The data for this study were collected from three different sources using three different methods from 83 adult literacy classes in 22 states. The three different sources and methods of data collection were questionnaires with teachers, observation of classroom processes, and interviews with students. The findings from these three different sources were triangulated. The classes were given scores reflecting their measurement on the two
dimensions of instruction under investigation. These two dimensions of instruction were firstly, adult learners’ use of real life and authentic materials in literacy learning and secondly, the extent of collaboration between learners and teachers during adult literacy education classes. The data on changes in the literacy learners’ out-of-school literacy practices were analyzed from adult literacy learners’ comments on a 173 question questionnaire about their home literacy practices that can be attributed to their literacy learning (Purcell-Gates et al, 2000).
The following conclusions were made from this study. Adult learners in classes that use real life (authentic) literacy activities and texts read and write much more and use a greater variety of texts in their everyday life. The extent to which literacy instructors and learners collaborate in the learning process has no influence on the everyday literacy practices of the learners. Those students who come to learning centres with lower levels of literacy skills and stay much longer experience more change in their literacy practices than those who come with higher levels of literacy and stay for a shorter time.

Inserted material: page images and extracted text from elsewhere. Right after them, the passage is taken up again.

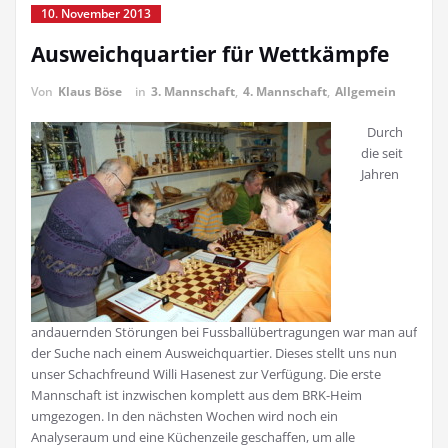
10. November 2013
Ausweichquartier für Wettkämpfe
Von
Klaus Böse
in
3. Mannschaft
,
4. Mannschaft
,
Allgemein
Durch
die seit
Jahren
andauernden Störungen bei Fussballübertragungen war man auf
der Suche nach einem Ausweichquartier. Dieses stellt uns nun
unser Schachfreund Willi Hasenest zur Verfügung. Die erste
Mannschaft ist inzwischen komplett aus dem BRK-Heim
umgezogen. In den nächsten Wochen wird noch ein
Analyseraum und eine Küchenzeile geschaffen, um alle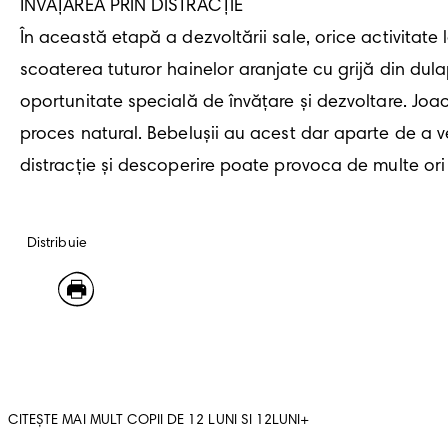
ÎNVĂȚAREA PRIN DISTRACȚIE 

În această etapă a dezvoltării sale, orice activitate 
scoaterea tuturor hainelor aranjate cu grijă din dulap 
oportunitate specială de învățare și dezvoltare. Joaca îl
proces natural. Bebelușii au acest dar aparte de a ve
distracție și descoperire poate provoca de multe ori
Distribuie
CITEȘTE MAI MULT COPII DE 12 LUNI SI 12LUNI+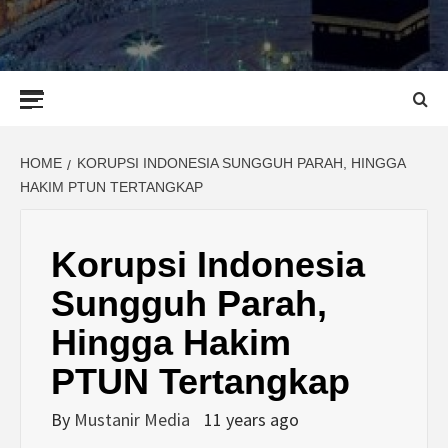
Primary
Menu
HOME
KORUPSI INDONESIA SUNGGUH PARAH, HINGGA
HAKIM PTUN TERTANGKAP
Korupsi Indonesia
Sungguh Parah,
Hingga Hakim
PTUN Tertangkap
By
Mustanir Media
11 years ago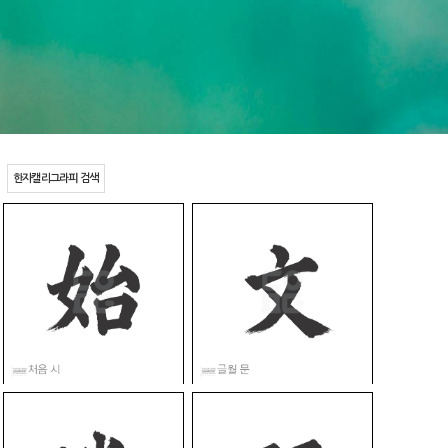
한자캘리그라피 검색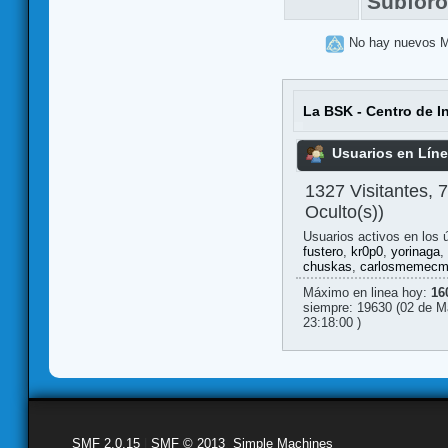
Subfor
No hay nuevos 
La BSK - Centro de I
Usuarios en Lín
1327 Visitantes, 
Oculto(s))
Usuarios activos en los 
fustero
,
kr0p0
,
yorinaga
,
chuskas
,
carlosmemec
Máximo en linea hoy:
16
siempre: 19630 (02 de M
23:18:00 )
SMF 2.0.15
|
SMF © 2013
,
Simple Machines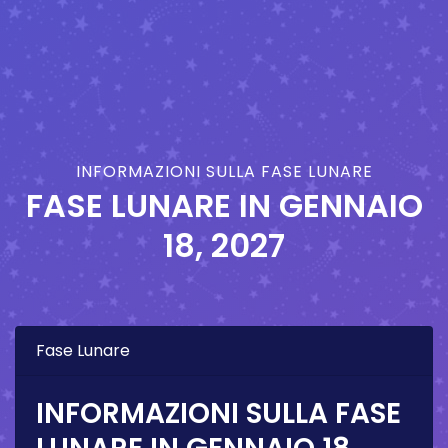
INFORMAZIONI SULLA FASE LUNARE
FASE LUNARE IN
GENNAIO
18, 2027
Fase Lunare
INFORMAZIONI SULLA FASE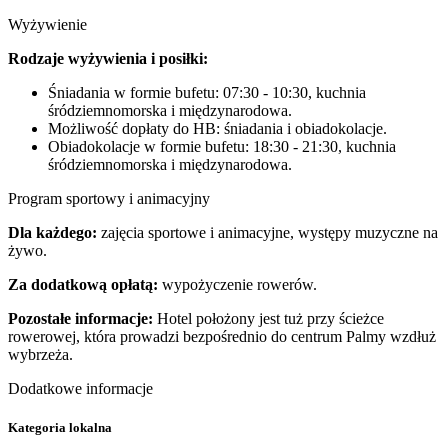
Wyżywienie
Rodzaje wyżywienia i posiłki:
Śniadania w formie bufetu: 07:30 - 10:30, kuchnia
śródziemnomorska i międzynarodowa.
Możliwość dopłaty do HB: śniadania i obiadokolacje.
Obiadokolacje w formie bufetu: 18:30 - 21:30, kuchnia
śródziemnomorska i międzynarodowa.
Program sportowy i animacyjny
Dla każdego:
zajęcia sportowe i animacyjne, występy muzyczne na
żywo.
Za dodatkową opłatą:
wypożyczenie rowerów.
Pozostałe informacje:
Hotel położony jest tuż przy ścieżce
rowerowej, która prowadzi bezpośrednio do centrum Palmy wzdłuż
wybrzeża.
Dodatkowe informacje
Kategoria lokalna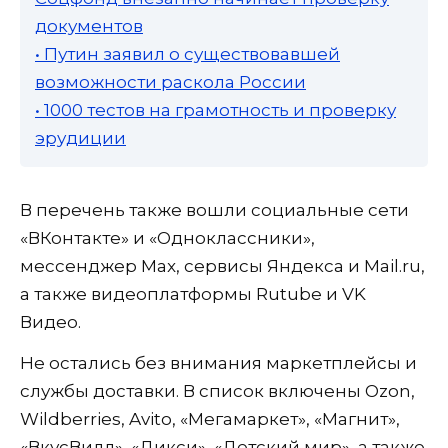
документов
• Путин заявил о существовавшей
возможности раскола России
• 1000 тестов на грамотность и проверку
эрудиции
В перечень также вошли социальные сети
«ВКонтакте» и «Одноклассники»,
мессенджер Max, сервисы Яндекса и Mail.ru,
а также видеоплатформы Rutube и VK
Видео.
Не остались без внимания маркетплейсы и
службы доставки. В список включены Ozon,
Wildberries, Avito, «Мегамаркет», «Магнит»,
«ВкусВилл», «Дикси», «Детский мир», а также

Surprisingly, learners attributed their change in literacy to factors other than use of authentic real life material during literacy instruction.
From the findings of their study, the researchers recommend that teachers should use more real life materials and encourage learners to stay longer in class since this has a positive effect on their out of school literacy practices. Researchers are encouraged to investigate further the impact of different aspects of classroom instruction on the literacy practices of literacy learners (Purcell-Gates et al, 2000).